RAW DATA -
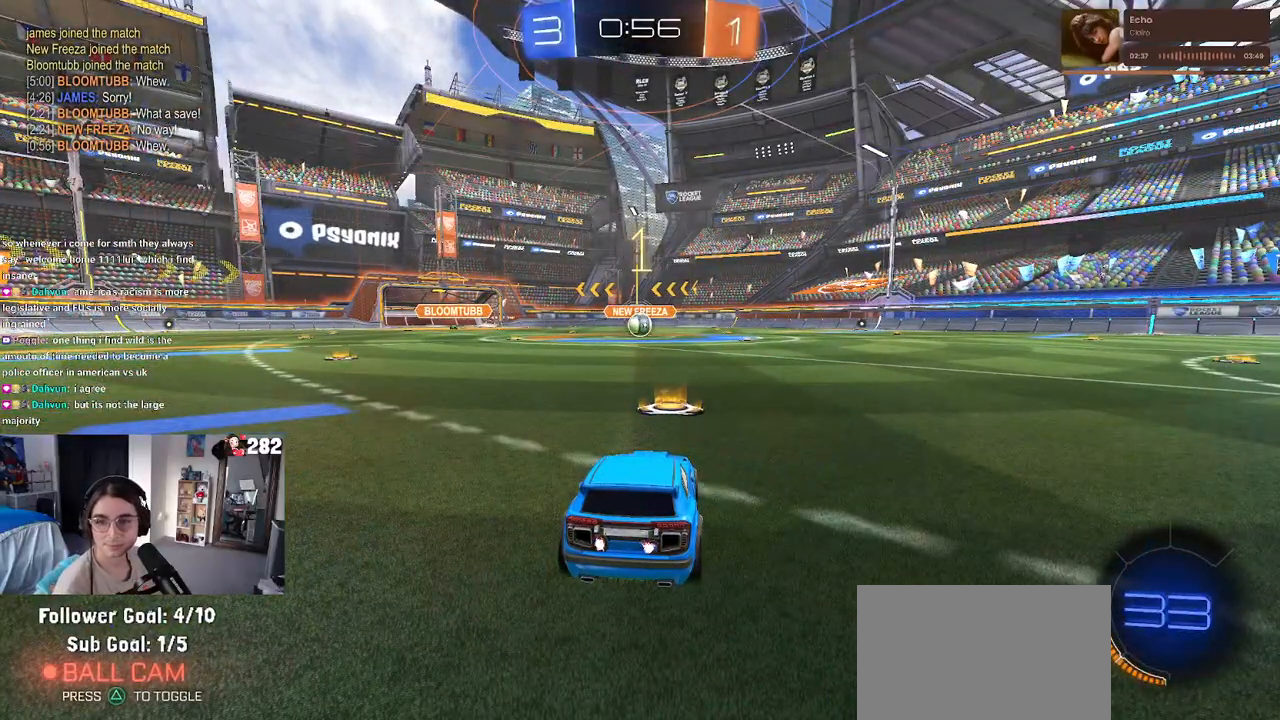
{"buttons": [], "left_stick": "center", "right_stick": "center", "events": []}
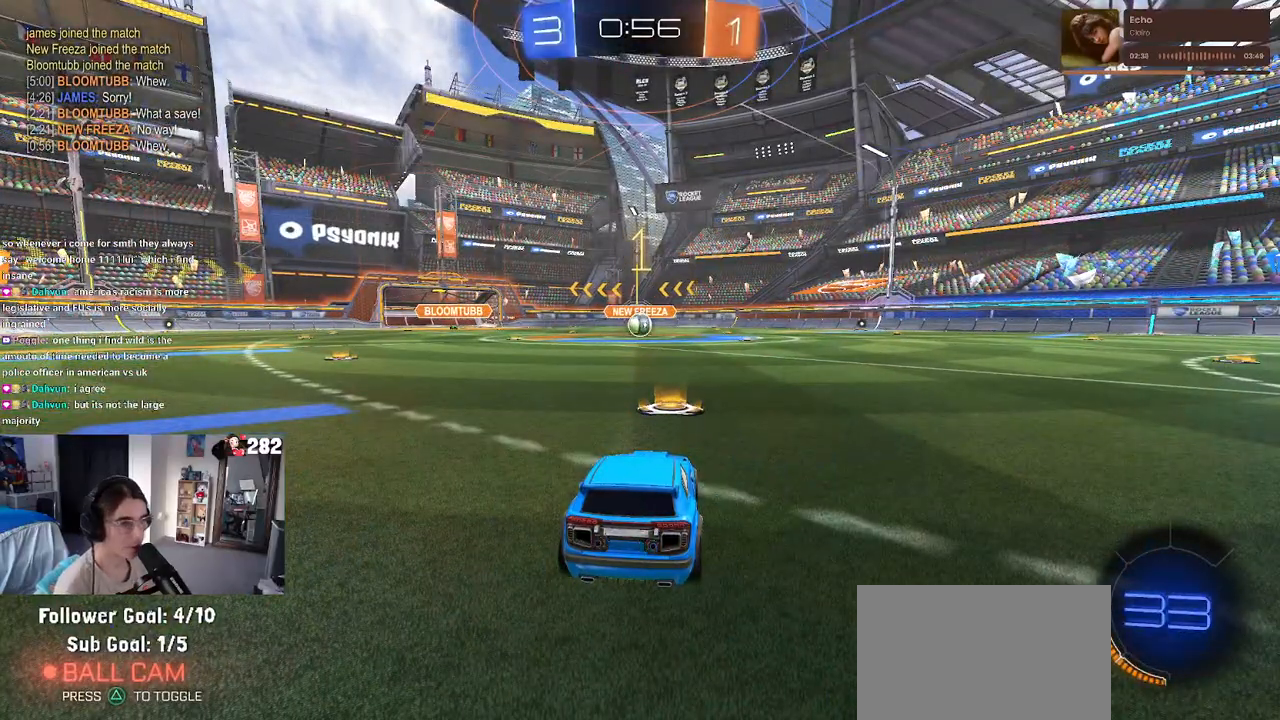
{"buttons": [], "left_stick": "center", "right_stick": "center", "events": []}
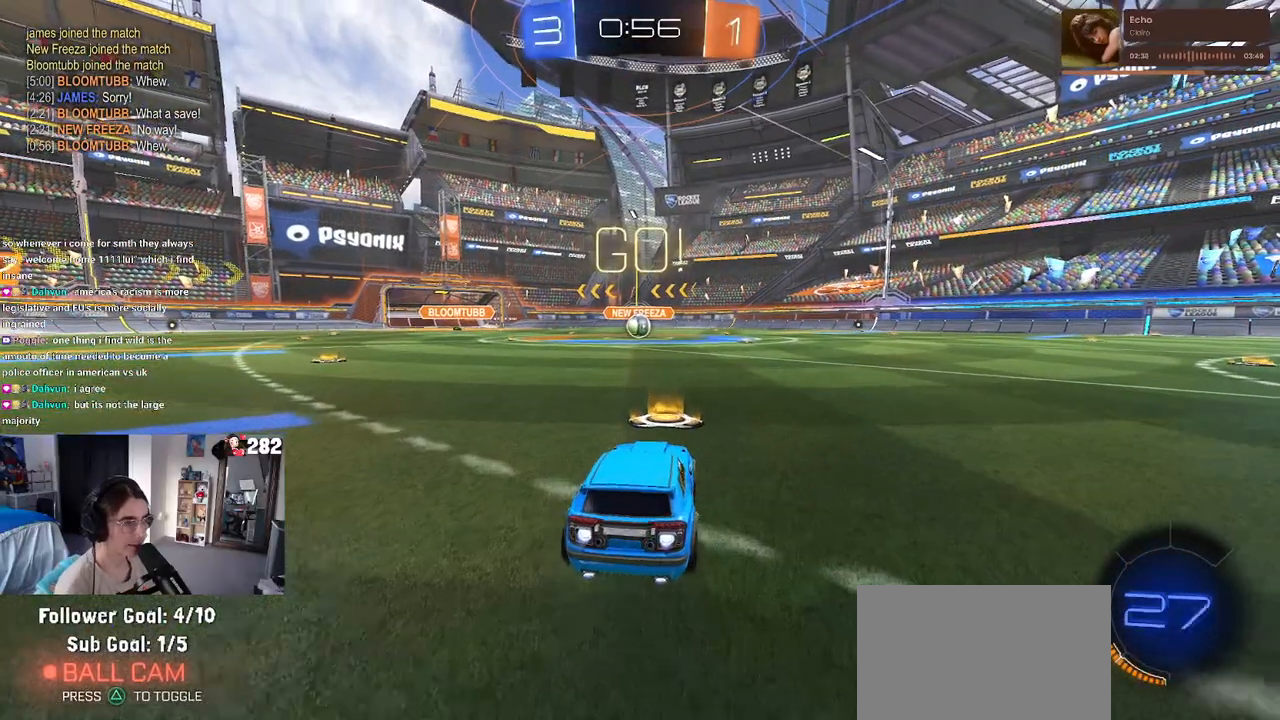
{"buttons": ["SQUARE"], "left_stick": "down", "right_stick": "center", "events": [[33, "left_stick", "right"], [133, "CROSS", "down"], [150, "left_stick", "up"], [217, "left_stick", "up-left"], [250, "CROSS", "up"], [300, "CROSS", "down"], [350, "SQUARE", "down"], [383, "CROSS", "up"], [383, "left_stick", "down"]]}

WHAT TO PRODUCE - For this exercise, return the data above exactly and leave every picture out.

EXPECTED ANSWER -
{"buttons": [], "left_stick": "center", "right_stick": "center", "events": []}
{"buttons": [], "left_stick": "center", "right_stick": "center", "events": []}
{"buttons": ["SQUARE"], "left_stick": "down", "right_stick": "center", "events": [[33, "left_stick", "right"], [133, "CROSS", "down"], [150, "left_stick", "up"], [217, "left_stick", "up-left"], [250, "CROSS", "up"], [300, "CROSS", "down"], [350, "SQUARE", "down"], [383, "CROSS", "up"], [383, "left_stick", "down"]]}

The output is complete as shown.